Third question--we bought Kewyn a Lightning McQueen car costume today, and let him run around Target as we shopped shouting "I am Lightning". Did that bother anybody? Tough. He was so damned cute I couldn't stand it.

And to conclude this terrible bout of brain ping-pong, everybody remember the immortal words of Dory the Fish. Just keep swimming, just keep swimming, just keep swimming swimming swimming... Unless you're an ookie thing like an eel in a lake that DOESN'T play alt rock, in which case you can make like a Finished Object, and leave me alone...

Saturday, October 14, 2006

Musings...

Okay, so I'm sitting in my classroom, listening to my best friend the breast pump as I do every lunch, and the group of boys who routinely trash I mean use my front ramp for lunch was talking the way boys do. They're not a bad bunch--9th & 10th grade, mostly, and if they're not the Valedictorian set, they're not the "I'm just here to make a drug deal so back off" set either--in fact, they're my favorite kind of kid--good hearted, slightly goofy, and more interested in an interesting class than in making perfect grades. I can hear their chatter through the open window, letting the perfect October breeze come in (but with a curtain and a dark room, so they can't see inside) and I hear one of them say, "Man--you wanna go skydiving? Now that's a waste of a perfectly good airplane!"

Writing is like that.

I'm writing a book for my kids. Or it was going to be, but it turns out my brain is just frickin' incapable of writing for anybody but itself. So now I'm writing a book that my kids could read that won't embarrass me or get me arrested for foisting pornography on my children. And it's freaking me out.

Where do I draw that line, people?

My first book, VULNERABLE, had, well, lots of swearing and lots of sex. I told my Advanced Placement students I had written it--some of them, ordered it, which was fine, as long as, I told them, their parents would be fine with it. In an AP class that's not a problem. They read it. They TRULY loved it. (I know this, because I didn't let them use this book for anything having to do with a grade. If a kid reads a book they're not graded on and THEN praises it, that must be a pretty good book to them.) A few kids a year since have read the book--and have loved it. One of them who read it got it from another teacher who read it, much to my flattered embarrassment,

Two weeks ago, that student's little brother came up to me and asked for the name of the second book, WOUNDED. He told me who his sister was and told me she wanted me to sign the second one for her, and I was, again, flattered. Then he told me that he read the book two years ago in 8th grade, and suddenly, I wasn't so flattered.

##############################

▶ [Description of the task]: In the blog post, how does the writer know that the Advanced Placement students truly loved the book VULNERABLE? Answer in one to three sentences. The records that follow this blog post come from a separate source.

##############################

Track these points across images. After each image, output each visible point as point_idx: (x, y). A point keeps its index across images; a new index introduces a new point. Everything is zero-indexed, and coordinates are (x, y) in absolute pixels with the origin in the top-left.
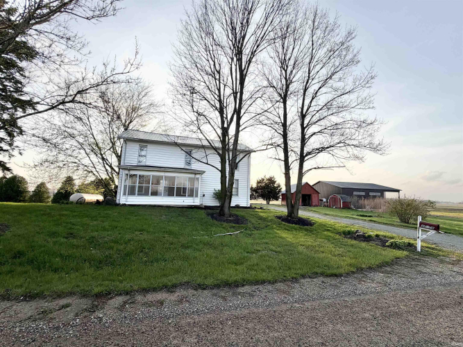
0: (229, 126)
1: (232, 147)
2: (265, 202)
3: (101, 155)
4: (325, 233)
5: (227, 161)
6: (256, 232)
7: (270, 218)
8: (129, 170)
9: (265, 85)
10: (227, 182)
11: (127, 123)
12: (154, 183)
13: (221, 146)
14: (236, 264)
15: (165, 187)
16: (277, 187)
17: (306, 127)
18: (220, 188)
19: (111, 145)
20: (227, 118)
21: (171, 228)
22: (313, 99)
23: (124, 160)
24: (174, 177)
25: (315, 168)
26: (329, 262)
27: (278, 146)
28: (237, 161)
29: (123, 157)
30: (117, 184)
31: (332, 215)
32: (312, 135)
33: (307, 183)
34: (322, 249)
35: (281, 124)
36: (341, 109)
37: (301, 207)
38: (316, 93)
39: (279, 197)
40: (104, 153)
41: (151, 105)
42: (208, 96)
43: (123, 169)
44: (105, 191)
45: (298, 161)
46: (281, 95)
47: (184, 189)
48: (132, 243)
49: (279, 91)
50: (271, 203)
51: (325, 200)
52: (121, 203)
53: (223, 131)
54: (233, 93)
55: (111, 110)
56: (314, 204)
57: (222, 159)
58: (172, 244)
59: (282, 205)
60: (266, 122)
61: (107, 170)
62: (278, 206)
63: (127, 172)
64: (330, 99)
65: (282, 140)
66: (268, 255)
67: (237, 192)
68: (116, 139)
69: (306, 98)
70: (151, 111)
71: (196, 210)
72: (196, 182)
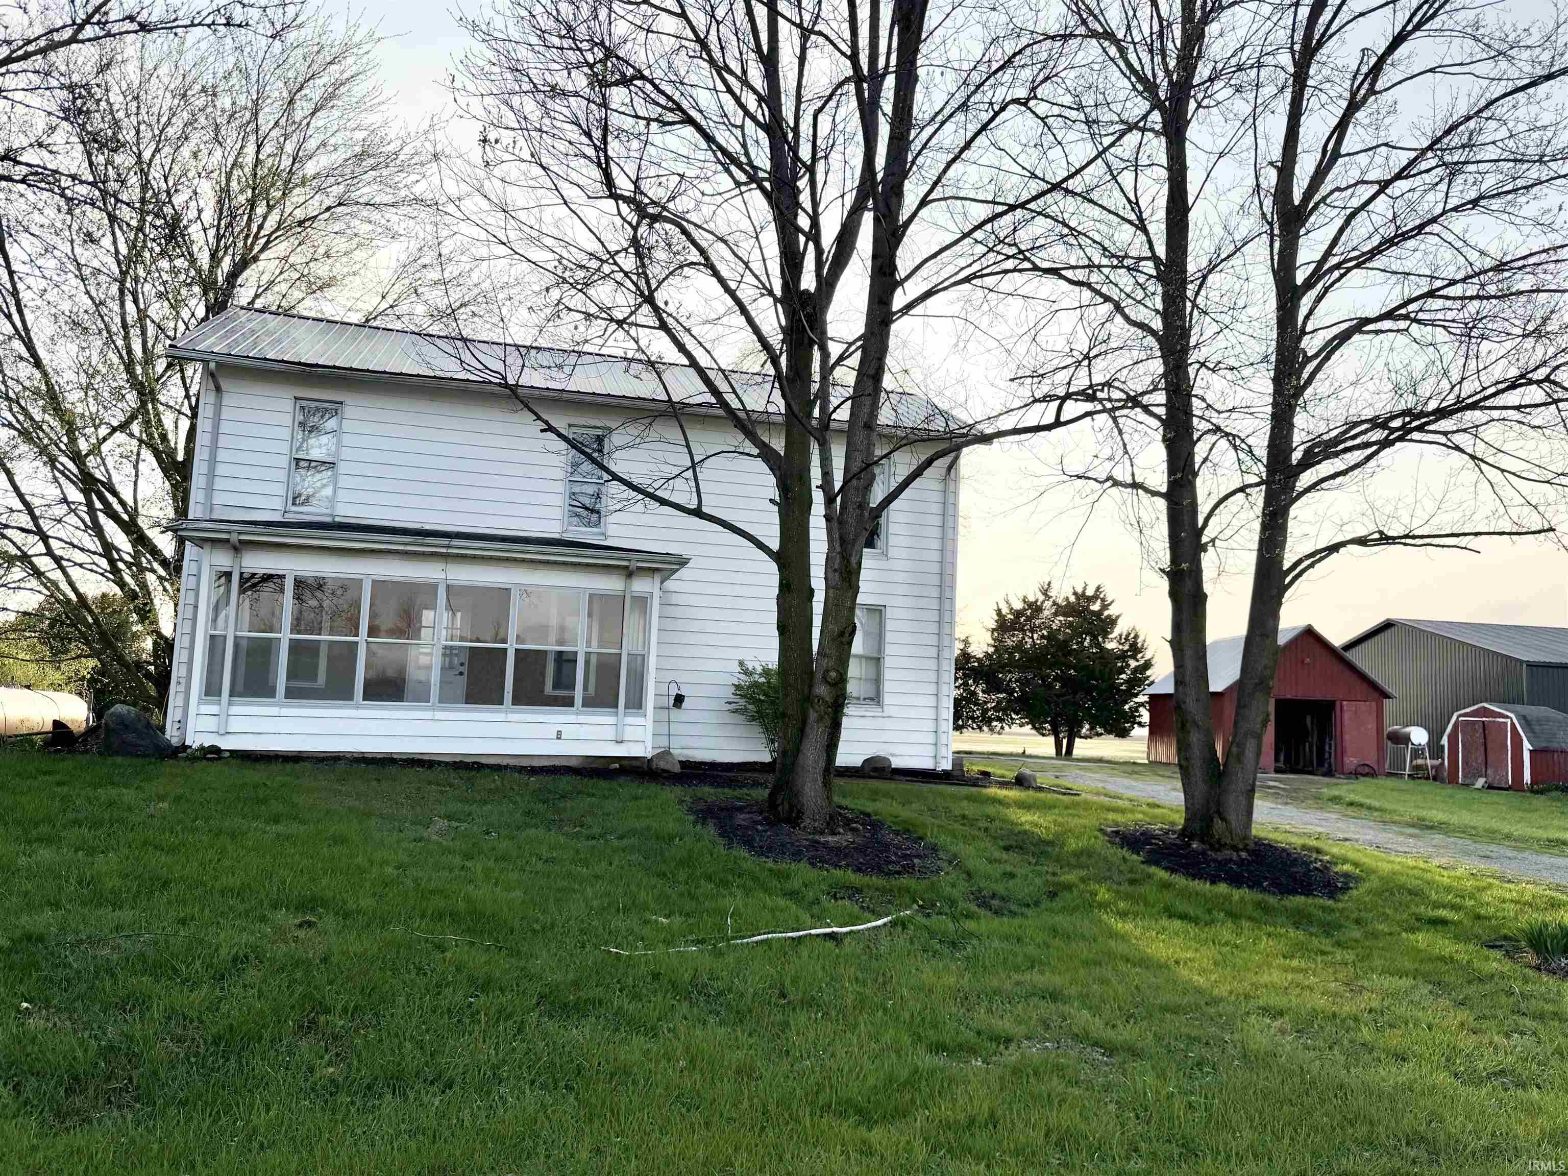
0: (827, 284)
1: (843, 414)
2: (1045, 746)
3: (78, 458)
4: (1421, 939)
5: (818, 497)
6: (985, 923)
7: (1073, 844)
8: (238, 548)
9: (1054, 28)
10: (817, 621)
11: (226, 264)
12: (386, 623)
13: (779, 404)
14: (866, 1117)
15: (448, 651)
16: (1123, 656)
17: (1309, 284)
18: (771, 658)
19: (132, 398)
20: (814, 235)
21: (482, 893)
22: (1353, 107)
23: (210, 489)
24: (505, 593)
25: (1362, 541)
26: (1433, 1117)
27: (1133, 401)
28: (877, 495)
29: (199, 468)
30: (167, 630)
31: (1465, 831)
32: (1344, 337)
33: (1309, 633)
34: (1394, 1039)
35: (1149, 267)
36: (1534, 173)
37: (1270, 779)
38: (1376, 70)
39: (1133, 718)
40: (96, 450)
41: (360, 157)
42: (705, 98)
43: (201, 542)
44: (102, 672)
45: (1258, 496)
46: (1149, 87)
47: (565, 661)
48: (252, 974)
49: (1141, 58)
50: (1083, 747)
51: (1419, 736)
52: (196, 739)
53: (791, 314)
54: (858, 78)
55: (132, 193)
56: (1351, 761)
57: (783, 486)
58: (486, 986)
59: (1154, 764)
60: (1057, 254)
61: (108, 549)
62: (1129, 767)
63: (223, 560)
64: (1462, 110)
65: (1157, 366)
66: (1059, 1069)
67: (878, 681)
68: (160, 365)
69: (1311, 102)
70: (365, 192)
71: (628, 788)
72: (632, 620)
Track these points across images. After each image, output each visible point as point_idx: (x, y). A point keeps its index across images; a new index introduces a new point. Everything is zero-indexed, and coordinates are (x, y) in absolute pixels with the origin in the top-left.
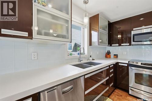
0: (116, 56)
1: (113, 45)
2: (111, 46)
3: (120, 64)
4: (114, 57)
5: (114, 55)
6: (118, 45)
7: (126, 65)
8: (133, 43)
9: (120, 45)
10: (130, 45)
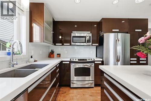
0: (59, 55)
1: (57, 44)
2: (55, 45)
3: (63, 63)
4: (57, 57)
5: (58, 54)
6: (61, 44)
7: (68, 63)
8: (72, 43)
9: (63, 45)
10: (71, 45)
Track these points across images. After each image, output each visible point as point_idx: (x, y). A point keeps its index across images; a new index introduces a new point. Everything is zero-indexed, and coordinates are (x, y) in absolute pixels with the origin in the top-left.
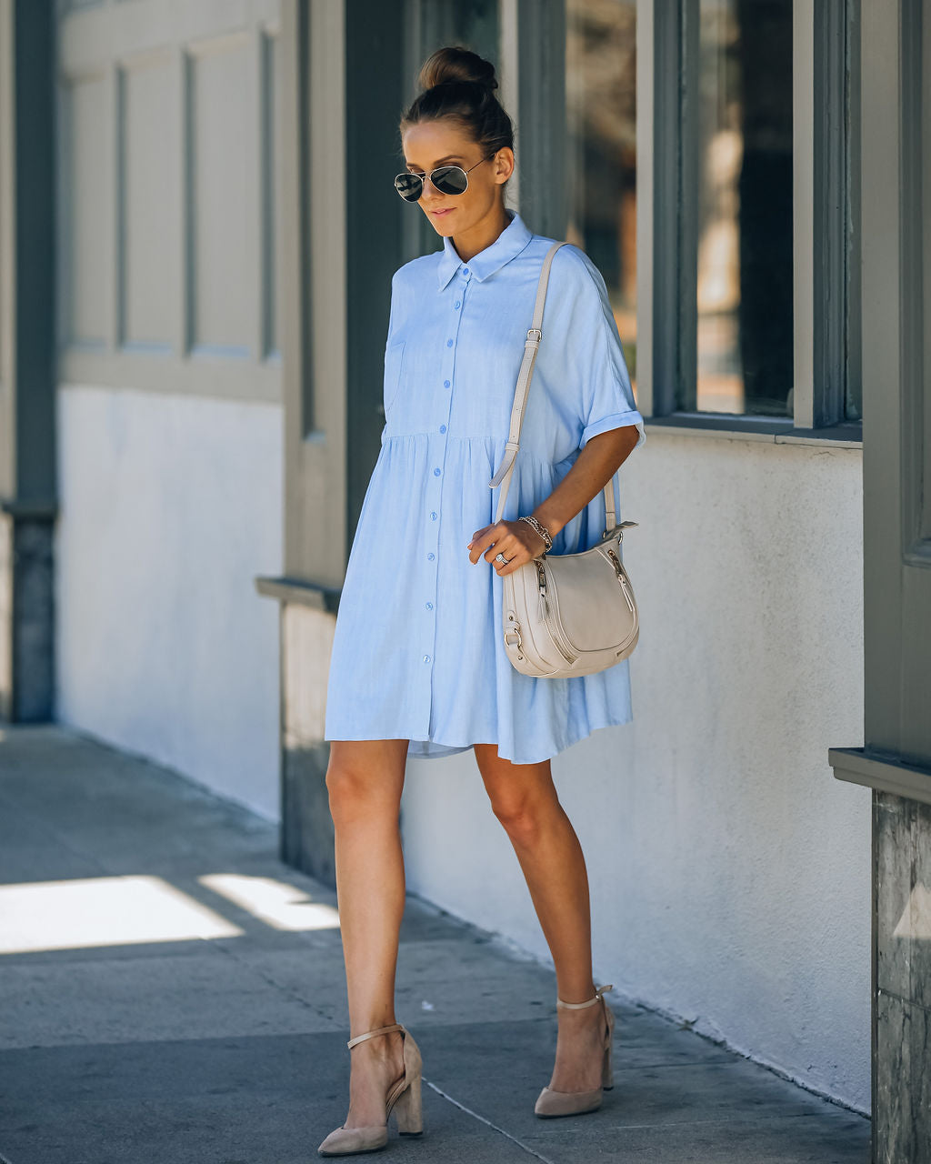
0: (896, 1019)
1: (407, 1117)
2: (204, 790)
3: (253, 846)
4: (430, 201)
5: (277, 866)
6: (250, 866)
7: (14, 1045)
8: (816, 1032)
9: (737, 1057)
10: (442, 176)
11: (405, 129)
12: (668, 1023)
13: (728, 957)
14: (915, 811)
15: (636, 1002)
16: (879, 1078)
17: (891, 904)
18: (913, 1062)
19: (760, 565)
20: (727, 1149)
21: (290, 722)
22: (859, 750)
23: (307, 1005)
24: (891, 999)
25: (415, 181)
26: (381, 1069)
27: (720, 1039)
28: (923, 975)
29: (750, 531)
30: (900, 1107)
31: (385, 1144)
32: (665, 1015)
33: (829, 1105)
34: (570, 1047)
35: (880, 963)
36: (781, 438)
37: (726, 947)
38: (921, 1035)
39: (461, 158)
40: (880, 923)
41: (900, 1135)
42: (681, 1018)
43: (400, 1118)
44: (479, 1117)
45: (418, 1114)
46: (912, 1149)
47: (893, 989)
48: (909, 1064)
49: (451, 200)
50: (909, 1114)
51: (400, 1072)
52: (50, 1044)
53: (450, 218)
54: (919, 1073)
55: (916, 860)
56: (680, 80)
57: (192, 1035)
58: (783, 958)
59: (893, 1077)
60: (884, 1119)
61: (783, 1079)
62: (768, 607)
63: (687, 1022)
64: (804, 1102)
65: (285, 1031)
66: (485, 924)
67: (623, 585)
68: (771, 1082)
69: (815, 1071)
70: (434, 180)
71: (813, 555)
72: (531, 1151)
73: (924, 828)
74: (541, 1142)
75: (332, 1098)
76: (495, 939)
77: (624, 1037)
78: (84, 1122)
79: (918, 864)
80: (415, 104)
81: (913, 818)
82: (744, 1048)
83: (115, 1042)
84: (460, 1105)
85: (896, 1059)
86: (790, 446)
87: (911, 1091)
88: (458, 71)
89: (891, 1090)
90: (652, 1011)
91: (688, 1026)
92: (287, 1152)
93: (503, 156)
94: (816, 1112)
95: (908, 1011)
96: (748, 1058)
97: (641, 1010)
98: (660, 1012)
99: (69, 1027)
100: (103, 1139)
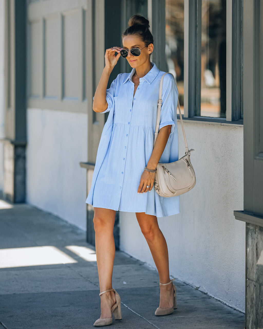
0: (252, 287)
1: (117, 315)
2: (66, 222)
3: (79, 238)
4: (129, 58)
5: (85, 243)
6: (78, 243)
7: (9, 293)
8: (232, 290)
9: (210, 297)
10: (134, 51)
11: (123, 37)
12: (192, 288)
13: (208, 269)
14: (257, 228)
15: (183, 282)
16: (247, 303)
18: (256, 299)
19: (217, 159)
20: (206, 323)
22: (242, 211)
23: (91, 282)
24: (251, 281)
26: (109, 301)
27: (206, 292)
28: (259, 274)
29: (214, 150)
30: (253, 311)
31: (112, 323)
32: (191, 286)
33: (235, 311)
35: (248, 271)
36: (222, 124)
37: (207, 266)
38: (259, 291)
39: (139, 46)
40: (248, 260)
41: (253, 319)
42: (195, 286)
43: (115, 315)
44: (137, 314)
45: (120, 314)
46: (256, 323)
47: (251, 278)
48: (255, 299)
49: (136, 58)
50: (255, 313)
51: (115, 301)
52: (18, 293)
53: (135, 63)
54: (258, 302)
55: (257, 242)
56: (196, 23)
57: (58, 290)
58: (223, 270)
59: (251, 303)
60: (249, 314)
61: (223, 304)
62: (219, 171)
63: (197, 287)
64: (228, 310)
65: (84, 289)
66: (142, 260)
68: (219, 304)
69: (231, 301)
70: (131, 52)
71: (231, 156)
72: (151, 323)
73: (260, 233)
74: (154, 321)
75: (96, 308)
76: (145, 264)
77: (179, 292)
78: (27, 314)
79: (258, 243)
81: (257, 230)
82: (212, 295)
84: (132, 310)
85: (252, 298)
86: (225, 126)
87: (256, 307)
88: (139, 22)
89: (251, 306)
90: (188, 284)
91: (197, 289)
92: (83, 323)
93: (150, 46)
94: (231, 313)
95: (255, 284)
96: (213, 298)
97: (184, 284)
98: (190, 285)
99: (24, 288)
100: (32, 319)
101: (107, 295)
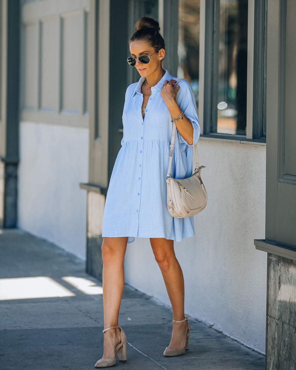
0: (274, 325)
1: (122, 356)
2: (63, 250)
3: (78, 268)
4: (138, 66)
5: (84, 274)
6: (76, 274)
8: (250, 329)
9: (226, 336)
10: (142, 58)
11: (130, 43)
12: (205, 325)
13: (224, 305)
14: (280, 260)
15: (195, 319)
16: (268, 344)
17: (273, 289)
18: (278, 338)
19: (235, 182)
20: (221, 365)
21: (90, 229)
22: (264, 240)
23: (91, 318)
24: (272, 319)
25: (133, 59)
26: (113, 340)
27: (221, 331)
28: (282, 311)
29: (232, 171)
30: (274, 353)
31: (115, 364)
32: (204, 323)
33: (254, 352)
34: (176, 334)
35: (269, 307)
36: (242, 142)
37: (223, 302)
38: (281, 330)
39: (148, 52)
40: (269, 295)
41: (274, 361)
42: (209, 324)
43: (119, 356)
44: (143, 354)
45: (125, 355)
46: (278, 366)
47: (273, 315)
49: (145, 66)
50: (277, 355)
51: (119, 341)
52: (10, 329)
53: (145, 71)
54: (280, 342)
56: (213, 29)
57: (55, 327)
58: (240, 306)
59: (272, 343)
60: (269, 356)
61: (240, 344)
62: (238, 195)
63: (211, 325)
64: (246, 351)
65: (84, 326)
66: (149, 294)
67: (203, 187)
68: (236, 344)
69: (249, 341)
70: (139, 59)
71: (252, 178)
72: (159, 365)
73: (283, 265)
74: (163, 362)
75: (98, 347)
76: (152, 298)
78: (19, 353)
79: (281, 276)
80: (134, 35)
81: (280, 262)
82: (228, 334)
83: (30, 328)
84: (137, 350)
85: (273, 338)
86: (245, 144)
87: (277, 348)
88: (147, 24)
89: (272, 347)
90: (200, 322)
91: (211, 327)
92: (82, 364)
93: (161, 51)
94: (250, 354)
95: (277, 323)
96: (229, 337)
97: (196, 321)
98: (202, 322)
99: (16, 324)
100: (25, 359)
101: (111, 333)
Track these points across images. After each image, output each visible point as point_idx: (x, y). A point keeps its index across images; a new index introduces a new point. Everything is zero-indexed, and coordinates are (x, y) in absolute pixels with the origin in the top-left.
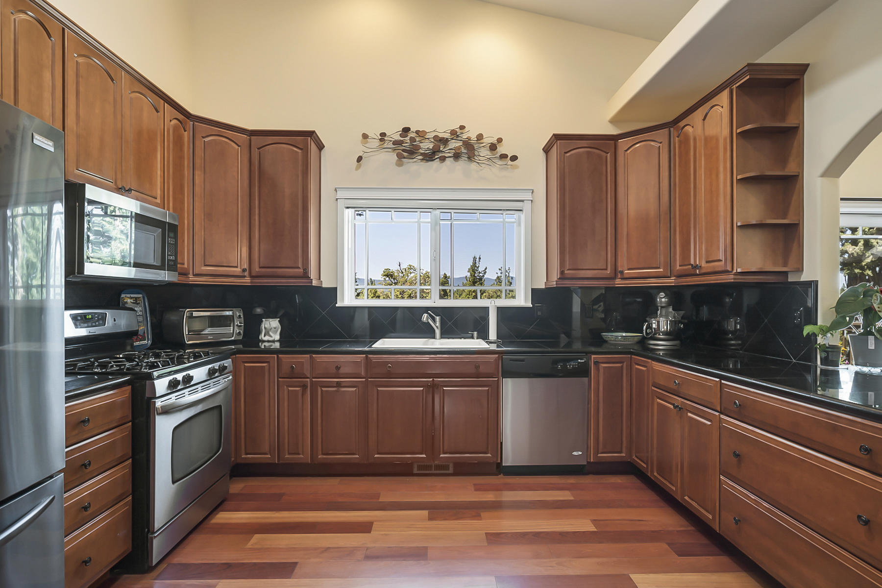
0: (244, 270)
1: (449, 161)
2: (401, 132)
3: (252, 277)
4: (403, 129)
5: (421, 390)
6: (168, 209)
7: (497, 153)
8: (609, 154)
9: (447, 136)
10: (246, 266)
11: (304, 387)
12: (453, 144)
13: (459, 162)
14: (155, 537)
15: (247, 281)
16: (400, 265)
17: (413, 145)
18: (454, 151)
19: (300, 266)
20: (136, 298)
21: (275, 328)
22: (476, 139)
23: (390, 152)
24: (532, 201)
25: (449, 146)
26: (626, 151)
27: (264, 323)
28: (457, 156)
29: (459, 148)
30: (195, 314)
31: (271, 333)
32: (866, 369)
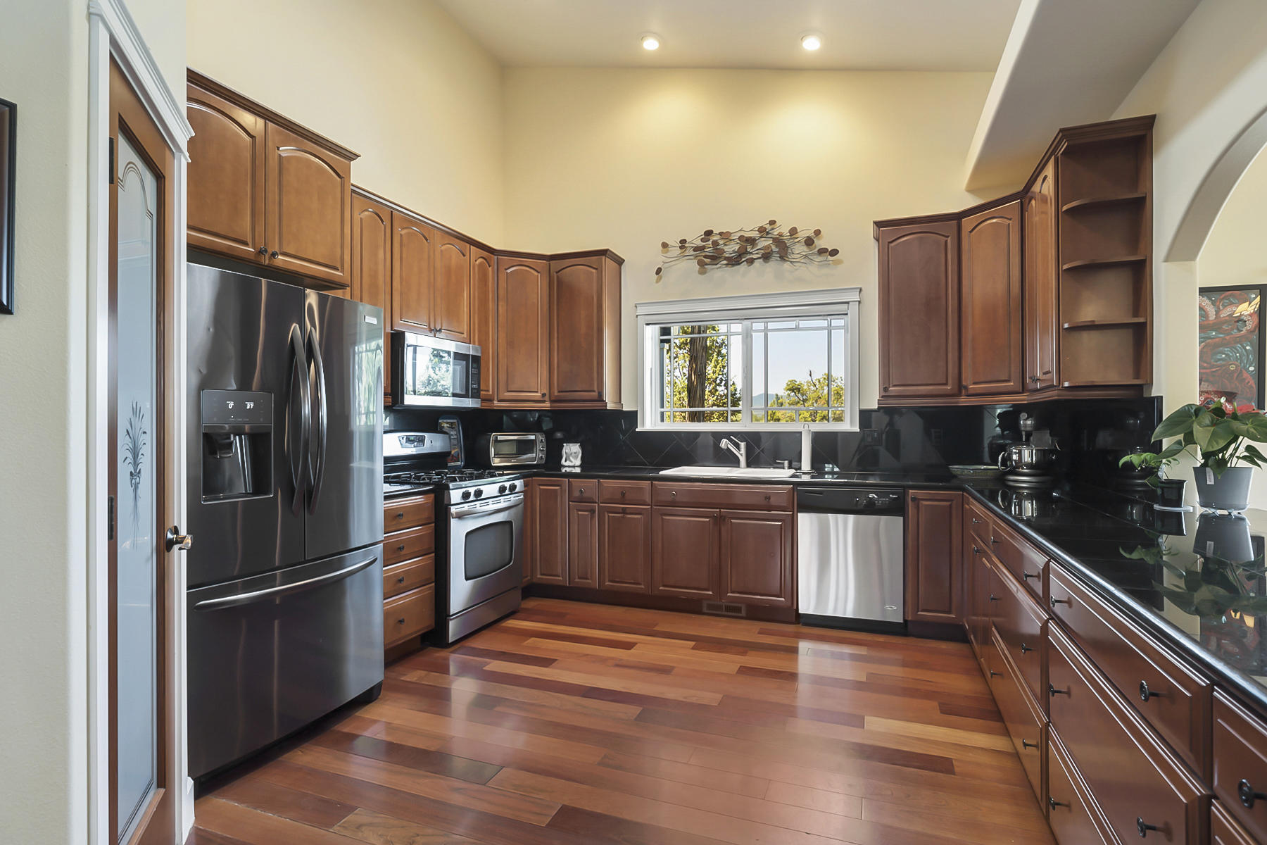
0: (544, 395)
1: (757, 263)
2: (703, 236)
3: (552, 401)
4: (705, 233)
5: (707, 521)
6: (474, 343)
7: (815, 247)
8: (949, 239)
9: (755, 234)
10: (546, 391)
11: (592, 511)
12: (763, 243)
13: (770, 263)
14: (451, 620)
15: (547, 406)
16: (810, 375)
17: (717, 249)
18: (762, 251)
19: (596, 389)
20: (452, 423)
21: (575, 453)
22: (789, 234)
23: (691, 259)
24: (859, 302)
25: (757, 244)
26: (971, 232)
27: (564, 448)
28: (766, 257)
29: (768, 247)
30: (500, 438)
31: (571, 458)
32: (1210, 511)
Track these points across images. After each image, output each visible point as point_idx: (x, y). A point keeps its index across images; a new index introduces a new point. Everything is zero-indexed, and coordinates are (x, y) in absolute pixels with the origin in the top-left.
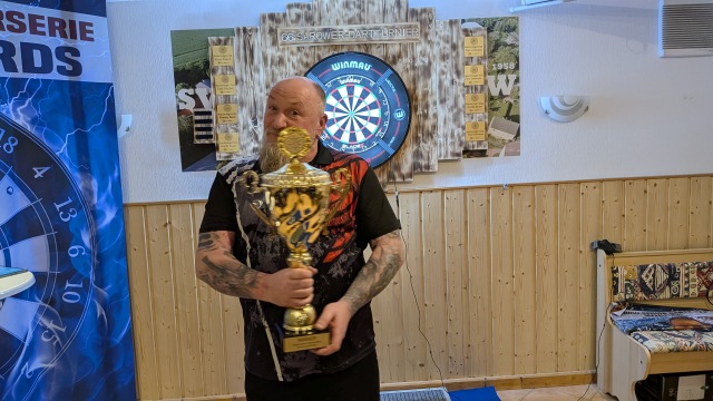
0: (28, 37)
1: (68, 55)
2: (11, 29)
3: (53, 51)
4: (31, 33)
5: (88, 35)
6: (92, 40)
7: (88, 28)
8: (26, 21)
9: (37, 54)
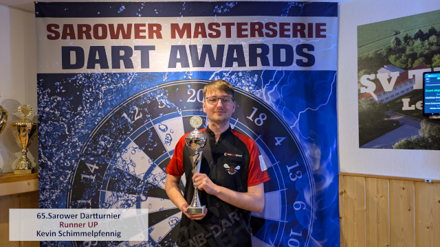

##############################

▶ [Written answer]: The writer did not let the students use the book for anything connected to a grade. Since they read it without being graded on it and then praised it, the writer concludes that it must have been a pretty good book to them.